We meet Casey again as a Junior. He’s still the object of subtle bullying almost every day but his sincere and honest faith and hope in humanity keeps him from giving up on high school all together. He’s taking a French survey course and is assigned two very disparate partners to work with on a project.

Nate is a “loser, burnout, druggie” who is barely holding on to his family and struggling not to drop out of high school all together. He doesn’t talk much but when he does it always leaves an impact.

Zander is a jock. He’s a great soccer player with a fairly absent mother and a beloved older brother who is away at college. Zander knows he’s gay but is deathly afraid of being out. As a result he feels complicit in the bullying that Casey (and others) face simply because he doesn’t stop it.

When the three boys get together something about them clicks. Both Zander and Nate feel protective of Casey. He’s this bright and shiny beacon of hope and it hurts them to see him so pummeled by the mean girls in school. They have a wary respect and attraction for each other as well, but neither knows what to do with all these feelings.

As the weeks progress it becomes clear that in addition to being friends, these boys mean something to each other in a way far deeper.  Casey, surprisingly, is the instigator and glue that drives the relationship.

Their first call to action is to simply be together as partners in class and face the hostility of the popular girls on that front. Later, this expands to protecting Casey (and themselves) from jealousy and hate on many fronts.
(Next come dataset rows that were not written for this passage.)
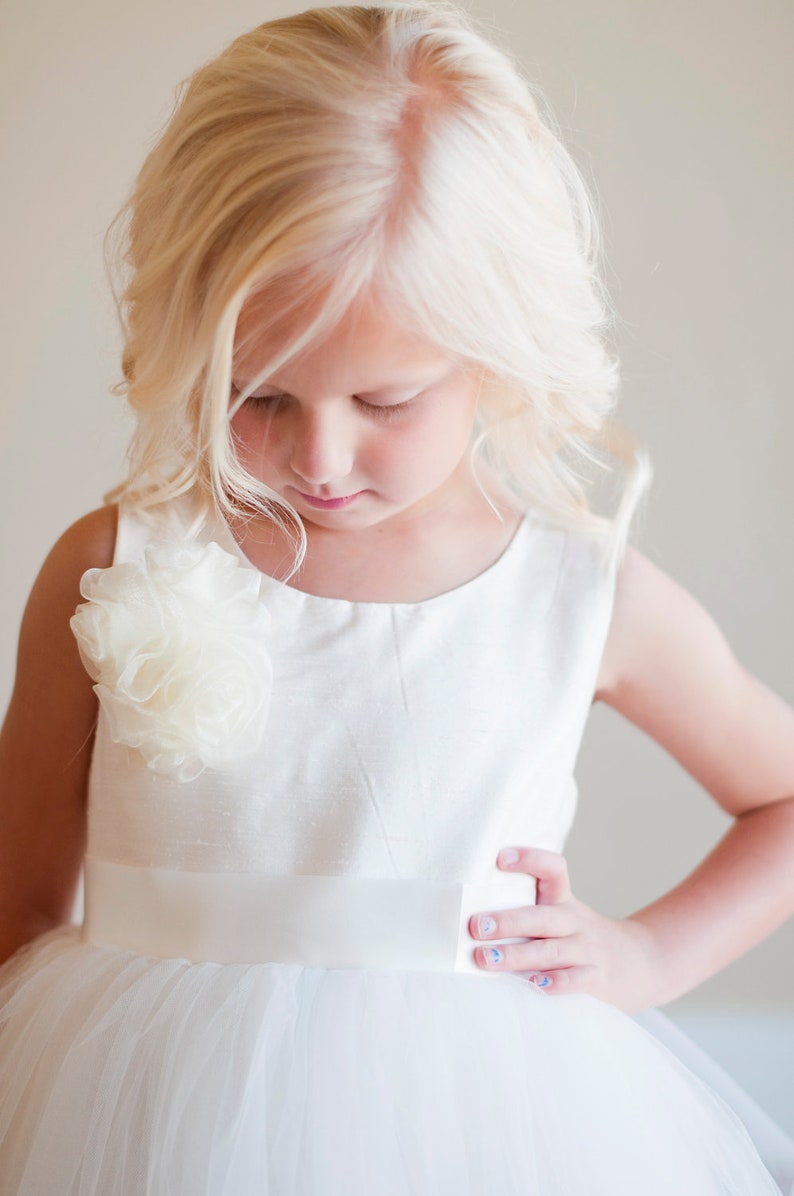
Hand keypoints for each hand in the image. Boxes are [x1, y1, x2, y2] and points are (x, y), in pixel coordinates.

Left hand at [469, 846, 658, 1012]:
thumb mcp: (564, 917)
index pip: (553, 869)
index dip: (529, 859)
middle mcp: (576, 922)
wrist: (644, 964)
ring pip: (552, 951)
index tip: (499, 858)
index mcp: (564, 902)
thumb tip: (473, 917)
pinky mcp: (598, 979)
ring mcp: (588, 950)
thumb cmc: (584, 940)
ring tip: (487, 959)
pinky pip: (577, 980)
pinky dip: (556, 983)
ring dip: (517, 955)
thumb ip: (530, 913)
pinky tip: (534, 985)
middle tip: (476, 926)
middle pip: (542, 916)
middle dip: (508, 921)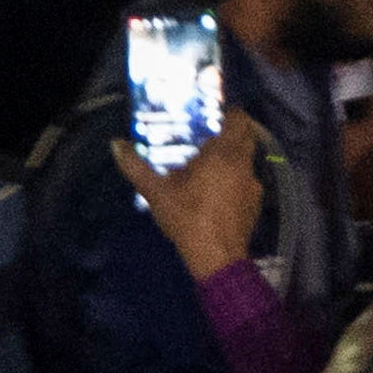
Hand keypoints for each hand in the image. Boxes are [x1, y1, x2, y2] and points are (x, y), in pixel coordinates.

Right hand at [112, 109, 262, 281]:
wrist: (216, 257)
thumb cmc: (188, 217)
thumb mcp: (157, 193)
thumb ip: (137, 167)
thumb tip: (116, 144)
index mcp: (225, 152)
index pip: (238, 118)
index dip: (229, 115)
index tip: (212, 119)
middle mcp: (244, 162)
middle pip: (245, 138)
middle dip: (229, 136)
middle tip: (206, 143)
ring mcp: (253, 184)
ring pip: (246, 162)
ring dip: (231, 161)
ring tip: (208, 172)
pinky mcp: (256, 203)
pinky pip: (247, 183)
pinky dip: (236, 183)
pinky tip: (218, 198)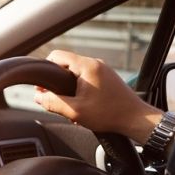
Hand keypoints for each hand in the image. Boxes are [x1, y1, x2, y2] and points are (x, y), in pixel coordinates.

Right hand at [36, 50, 162, 143]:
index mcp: (86, 66)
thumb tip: (38, 97)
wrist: (136, 119)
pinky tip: (80, 104)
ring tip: (69, 104)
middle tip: (53, 98)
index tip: (42, 87)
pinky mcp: (106, 77)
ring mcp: (102, 69)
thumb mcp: (74, 111)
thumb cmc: (109, 114)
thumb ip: (52, 102)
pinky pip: (85, 77)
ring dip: (67, 86)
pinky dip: (78, 88)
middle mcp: (95, 63)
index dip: (44, 70)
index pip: (56, 56)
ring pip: (74, 71)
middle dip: (56, 81)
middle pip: (65, 64)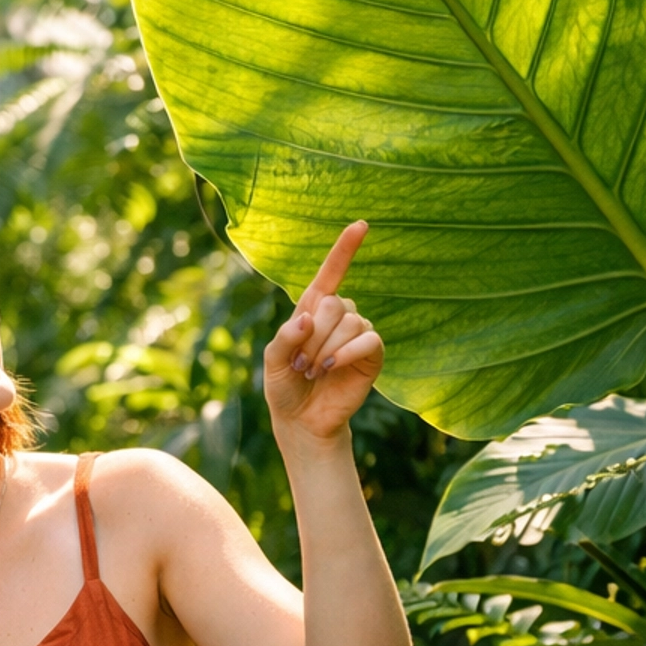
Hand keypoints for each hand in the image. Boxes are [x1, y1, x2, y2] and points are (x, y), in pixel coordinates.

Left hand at [265, 222, 383, 446]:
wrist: (301, 420)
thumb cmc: (284, 386)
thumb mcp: (272, 361)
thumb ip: (284, 337)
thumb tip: (308, 319)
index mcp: (313, 309)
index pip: (331, 272)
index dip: (345, 248)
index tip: (361, 224)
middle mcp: (339, 316)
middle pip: (334, 304)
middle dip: (313, 337)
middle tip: (302, 365)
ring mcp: (358, 334)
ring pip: (350, 323)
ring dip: (326, 351)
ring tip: (315, 372)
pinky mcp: (372, 355)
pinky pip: (368, 340)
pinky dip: (347, 354)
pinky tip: (333, 369)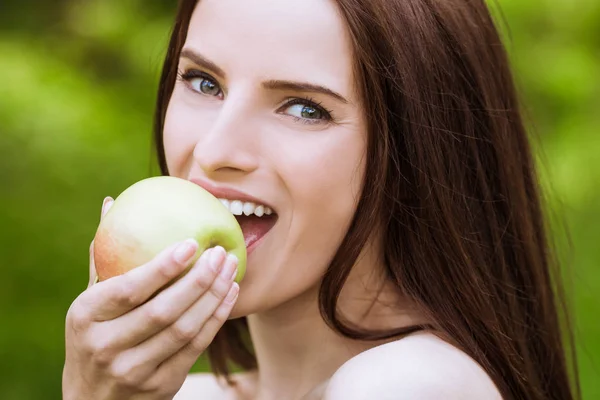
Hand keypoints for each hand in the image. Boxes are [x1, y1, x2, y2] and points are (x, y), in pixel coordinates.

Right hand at [62, 197, 239, 399]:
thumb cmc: (94, 336)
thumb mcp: (89, 302)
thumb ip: (103, 257)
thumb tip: (110, 203)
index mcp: (85, 317)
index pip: (129, 289)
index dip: (164, 267)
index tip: (192, 243)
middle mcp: (106, 346)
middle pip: (163, 310)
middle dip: (199, 279)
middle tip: (221, 253)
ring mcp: (133, 369)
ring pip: (184, 329)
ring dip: (214, 296)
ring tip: (231, 268)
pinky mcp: (160, 385)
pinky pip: (196, 346)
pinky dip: (217, 317)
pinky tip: (230, 293)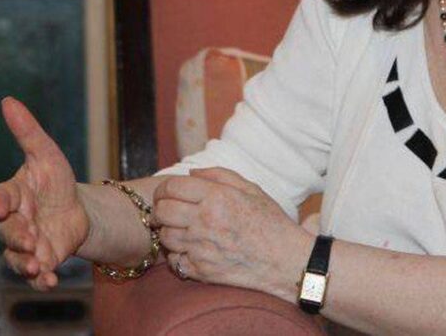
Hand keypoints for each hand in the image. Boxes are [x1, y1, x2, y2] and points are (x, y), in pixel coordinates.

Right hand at [0, 97, 89, 290]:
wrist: (76, 209)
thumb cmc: (54, 179)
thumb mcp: (47, 154)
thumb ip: (27, 131)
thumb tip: (8, 100)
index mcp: (13, 195)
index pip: (1, 198)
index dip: (0, 202)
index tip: (3, 205)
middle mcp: (15, 222)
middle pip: (9, 231)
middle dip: (17, 236)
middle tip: (28, 238)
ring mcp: (26, 244)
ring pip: (17, 257)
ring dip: (25, 262)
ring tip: (38, 265)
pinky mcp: (41, 261)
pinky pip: (35, 275)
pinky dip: (40, 280)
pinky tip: (50, 281)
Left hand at [153, 168, 312, 301]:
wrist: (285, 260)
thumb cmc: (270, 222)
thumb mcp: (251, 189)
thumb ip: (219, 175)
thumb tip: (191, 174)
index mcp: (217, 197)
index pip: (172, 188)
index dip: (164, 189)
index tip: (167, 193)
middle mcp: (206, 221)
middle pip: (162, 211)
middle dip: (160, 209)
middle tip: (168, 211)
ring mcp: (202, 248)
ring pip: (165, 237)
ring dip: (168, 231)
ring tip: (182, 230)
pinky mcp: (202, 271)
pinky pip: (174, 261)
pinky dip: (177, 255)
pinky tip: (190, 250)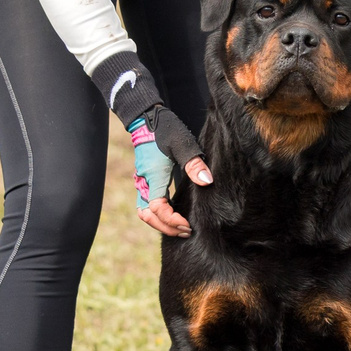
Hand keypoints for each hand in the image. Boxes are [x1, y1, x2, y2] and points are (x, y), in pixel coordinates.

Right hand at [127, 102, 213, 237]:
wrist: (148, 119)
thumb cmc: (166, 130)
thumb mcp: (183, 144)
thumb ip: (194, 164)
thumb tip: (207, 182)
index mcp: (154, 177)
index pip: (157, 208)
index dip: (171, 220)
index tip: (187, 224)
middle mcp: (144, 183)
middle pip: (148, 216)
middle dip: (166, 227)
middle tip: (186, 231)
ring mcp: (143, 182)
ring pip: (145, 212)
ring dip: (160, 223)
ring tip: (179, 226)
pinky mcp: (146, 181)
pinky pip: (147, 205)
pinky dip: (158, 215)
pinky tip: (174, 215)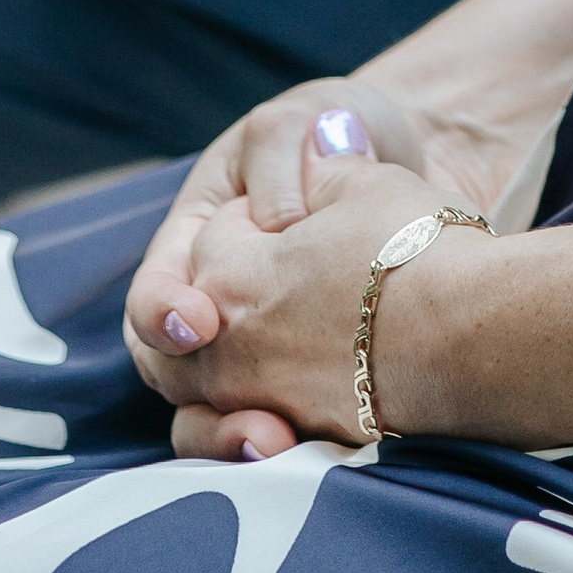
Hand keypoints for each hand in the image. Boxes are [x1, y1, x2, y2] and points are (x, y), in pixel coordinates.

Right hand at [125, 71, 447, 446]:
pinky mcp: (303, 382)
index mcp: (196, 244)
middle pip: (178, 379)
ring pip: (220, 420)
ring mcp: (255, 352)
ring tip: (279, 448)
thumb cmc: (340, 128)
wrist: (416, 157)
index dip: (162, 314)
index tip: (196, 320)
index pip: (156, 296)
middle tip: (252, 419)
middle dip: (205, 409)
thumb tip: (280, 219)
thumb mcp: (303, 120)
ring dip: (237, 444)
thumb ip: (279, 154)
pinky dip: (291, 450)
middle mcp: (215, 309)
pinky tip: (320, 453)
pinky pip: (281, 429)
So much happens that it can’t really be summarized easily. The boys finish their project, proceed delicately forward on their romantic relationship, begin to fight for Casey and later to fight for the bullied everywhere.

In addition to that, both Nate and Zander have to deal with their own home lives and this, too, is difficult.

Finally, after Casey faces a climactic and nearly crushing blow, the boys and the school rally together to do what’s right and we end up with a very solid HFN which leads us to book two.

**

I won’t lie to you. This is a hard book to read. I found myself rushing through the painful passages because they are just SO painful to read. But when you get to the other side it is so beautiful.

I was skeptical of a three-way relationship in a high school setting, but it just works for these boys. They are all absolutely integral to the relationship’s success and for the success of the anti-bullying campaign.

The other part I really liked, and we see in the subsequent sequel, is how the relationship also strengthened each boy individually and gave him strength to fight on the home front as well.

I absolutely adored Casey’s family. At first I was so frustrated with them, but as the story progressed I realized their naiveté is what makes Casey the pure shining light that he is and if they’d been different so would have he. When they rally around the boys and their relationship at the end it just made me want to cry it was so sweet.

I applaud Mia Kerick for the sex in this book. It felt honest and real and touching and was absolutely age appropriate.

I was so glad to have the sequel on hand because I was NOT satisfied with the ending. Yes – it is hopeful and leaves the boys in a good place, but I was dying to know what happened next. As a result I had to dive into book two and ended up with a book hangover because I couldn’t put that book down either!

I highly recommend this book and the series, even if you aren’t a YA fan, you will find you can appreciate this book for what it is.